• **SELECTED PASSAGE**
*****

# Any tips to create a slope like this?



## fireweed (Jan 7, 2013)

I’d like to create a steep slope but figure it is unlikely to hold.
I have sand and Tropica aquarium soil. 
I planned to use rocks but this slope seems to be at least somewhat holding itself together. 
any tips? Hope the pics comes through. Thanks


----------



## EDGE (Aug 24, 2010)

put in a lot of filler. i.e. lava rock, pumice, leca stone / hydroton. 

Use the large rock as a retaining wall and do a fishless cycle for the plants to root in.


----------



## fireweed (Jan 7, 2013)

Thanks, I wasn’t able to get it as high as hoped but rocks under gave it some structure. Next time jagged rather than round river rocks I bet hold it tighter.


----------



## TomC (Apr 21, 2010)

Lava rock works great. Cheap and easily available at places like Home Depot or Walmart.


----------



## Mts (Aug 20, 2020)

Filter floss


----------



## kivyee (Oct 15, 2016)

The hard thing isn't creating the slope, but maintaining it. Lava rocks is a good option, and Dennis Wong has some great ideas on how to use a combination of plastic crates and fillers to create slope and elevate hardscape elements. Aquascaping with rock on a budget - YouTube


----------



## fireweed (Jan 7, 2013)

Yes maintaining is an issue. Mainly the mixing of substrates. Hopefully as groundcovers fill in I will be picking less Aquasoil out of the sand 😀 
I stuffed black sponge between rocks bordering 2 substrates to keep them from eroding out and it worked great, also moss and Marsilea between lower level rocks. Eleocharis ‘mini’ planted on steeper slopes to hopefully bind the aquasoil in time. Low tech so it is slow, but it has begun to spread since this pic was taken.

*****

• **EXTRACTED RECORDS**
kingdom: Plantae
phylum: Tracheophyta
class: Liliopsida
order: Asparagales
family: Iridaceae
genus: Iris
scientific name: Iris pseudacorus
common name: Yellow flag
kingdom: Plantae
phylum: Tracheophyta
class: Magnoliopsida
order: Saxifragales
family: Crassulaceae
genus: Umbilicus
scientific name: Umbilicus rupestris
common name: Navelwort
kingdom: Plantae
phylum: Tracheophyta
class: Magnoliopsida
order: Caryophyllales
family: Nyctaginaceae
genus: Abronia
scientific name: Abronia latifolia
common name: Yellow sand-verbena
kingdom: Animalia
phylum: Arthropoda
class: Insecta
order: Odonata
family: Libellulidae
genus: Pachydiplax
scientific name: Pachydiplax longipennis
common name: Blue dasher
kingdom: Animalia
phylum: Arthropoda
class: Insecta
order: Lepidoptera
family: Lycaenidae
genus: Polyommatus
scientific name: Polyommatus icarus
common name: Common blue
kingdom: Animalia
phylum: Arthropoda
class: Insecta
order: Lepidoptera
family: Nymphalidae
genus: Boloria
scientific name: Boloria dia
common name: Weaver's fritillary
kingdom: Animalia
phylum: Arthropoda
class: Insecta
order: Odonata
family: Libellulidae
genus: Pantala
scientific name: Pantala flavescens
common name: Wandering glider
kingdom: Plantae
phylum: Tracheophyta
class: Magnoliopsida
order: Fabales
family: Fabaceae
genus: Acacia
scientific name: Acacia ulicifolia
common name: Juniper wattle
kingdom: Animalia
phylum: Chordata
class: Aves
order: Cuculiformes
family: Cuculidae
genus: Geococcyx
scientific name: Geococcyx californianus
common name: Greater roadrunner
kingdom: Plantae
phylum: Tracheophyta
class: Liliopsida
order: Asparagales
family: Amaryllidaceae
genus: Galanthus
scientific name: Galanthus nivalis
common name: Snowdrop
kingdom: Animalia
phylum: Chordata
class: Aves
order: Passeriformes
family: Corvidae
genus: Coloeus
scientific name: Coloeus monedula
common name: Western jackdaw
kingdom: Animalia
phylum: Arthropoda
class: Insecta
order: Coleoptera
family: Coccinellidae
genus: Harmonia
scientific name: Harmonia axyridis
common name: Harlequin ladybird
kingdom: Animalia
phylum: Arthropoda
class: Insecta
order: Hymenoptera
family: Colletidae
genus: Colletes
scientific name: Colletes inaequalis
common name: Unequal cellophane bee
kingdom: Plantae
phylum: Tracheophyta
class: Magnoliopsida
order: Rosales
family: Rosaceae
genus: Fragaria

*****

• **AIM**
Pick up the forum thread on building a steep aquarium substrate slope after its last post, and continue it.

• **REPLY**
No substrate moving cory cats helps. I think the main culprit mucking with the substrates are the amano/japonica shrimps.
Main issue now is keeping algae off the rocks. So far, large water changes and wiping rocks with hydrogen peroxide. Not perfect but works decent. Open to better ideas. I worry dropping light levels (6 hours) will be hard on the plans without c02.


----------



## kivyee (Oct 15, 2016)

Another thing to consider is not just the photo period, but also if you have a "siesta" period. I've always gone with 8 hr total photo periods, with about a 4 hr break in between, which incidentally coincides with when I actually want to view the tanks (mornings and evenings). That, along with always starting tanks out with pretty heavy plantings, means that out of the 6 planted tanks I've had I've never had algae issues.
Nice scape btw!


----------



## fireweed (Jan 7, 2013)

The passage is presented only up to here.